Due to the uncertainty of where we’d stay tonight (we wanted to get to Monterey, but didn’t know of anything actually in Monterey) we left early, planning to make calls as we went, and if that didn’t work we’d arrive as early as possible in order to find somewhere to pitch our tent with permission. The Nickel Plate Trail runs north of Kokomo all the way to Rochester (about fifty miles) meaning that most of the day was offroad, the sun dappled behind shady trees and verges, the tarmac ahead of us skittering with chipmunks and rabbits and regular puddles of overripe black raspberries. The going was good: miles ticked over just as they’ve done in recent days, and before we knew it we’d reached Peru. No, not that Peru. That’d be quite the morning of cycling.
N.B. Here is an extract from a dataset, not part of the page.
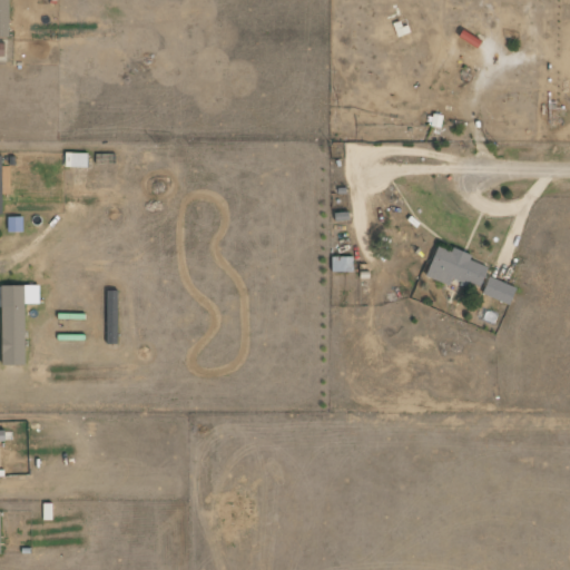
[(0,0),(0,36),(12,36),(11,0),(0,0)]
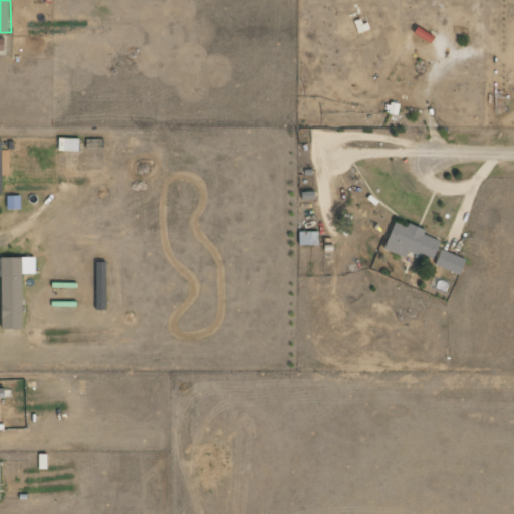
[(61,151),(81,151),(81,139),(61,138),(61,151)]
Despite repeated calls to Monterey’s fire department and Methodist church, the former eventually answering with bewilderment and audible shrugs, the latter never getting past answerphone, we were no closer finding a place to stay. Then, after stopping to stroke a very excellent roadside cat, we rounded the corner to find ourselves blocked by a seemingly infinite goods train rolling past at half a mile per hour. We cursed our luck, as did the cyclist who rolled up behind us. He turned out to be Maurice, a kind gentleman, interested in our laden packs, in training for a big 100-mile ride and heading home, to…Monterey.
Great! He knew the area! Excited, we asked where might be good to pitch a tent, and he suggested his farm. We jumped at the offer, arranging to meet him back at his place as soon as we could get there, and the anticipation of the day’s oncoming stress leapt onto the last carriage of the train, never to be seen again.
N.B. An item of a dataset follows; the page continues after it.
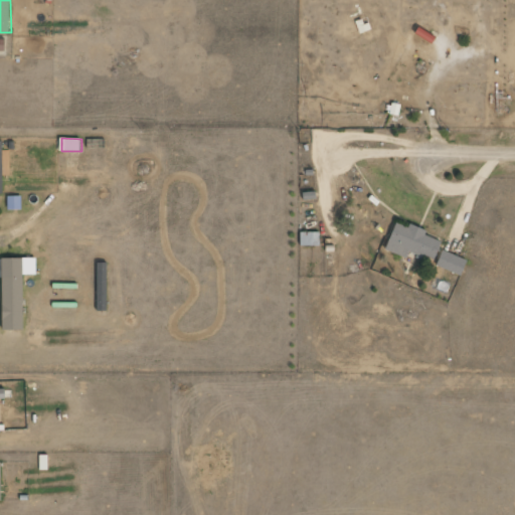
[(443,240),(427,235),(430,229),(412,223),(411,227),(397,222),(387,250),(408,258),(410,253),(436,262),(443,240)]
The next thirty miles were a grinning blur. With accommodation sorted until Chicago and the miles proving no challenge today, we knocked them out with Bradman-esque reliability. A quick lunch at Wendy’s (vouchers 1&2 exhausted) led us into the last section, back on Indiana’s flat farm grids, this time with a blustery crosswind and an enormous sky filled with the most gargantuan black cloud I’ve ever seen.
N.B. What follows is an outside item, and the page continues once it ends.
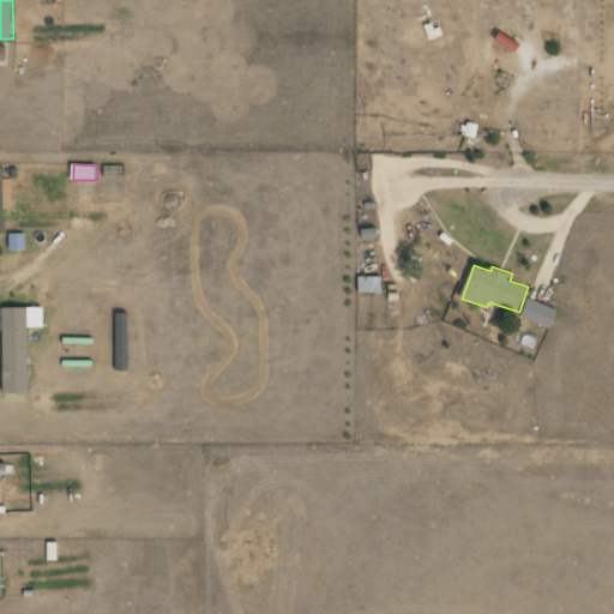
[(361,293),(383,293),(383,276),(360,277),(361,293)]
Of course, we had to cycle right into it. The rain held off until the last three miles, when it deposited a metric basploosh right on our heads. By the time we arrived at Maurice’s farm we were soggy as cooked leeks, but not so dazed to fail to notice the sheer size of the place. This dairy farm had sheds for 3000 cows and a sort of visitor’s centre with lounge, kitchen and shower, which Maurice made clear was ours for the night. Forget camping – we had a house! But the hits kept on coming: his wife had made us spaghetti and her friend had baked cookies, the coffee maker was already on and Amy found a massage chair. We sat, chatting to Maurice, Connie and Charlotte about dairy farming, dangerous American cities and Downton Abbey (the three Ds) before withdrawing to our private quarters for a quite excellent sleep.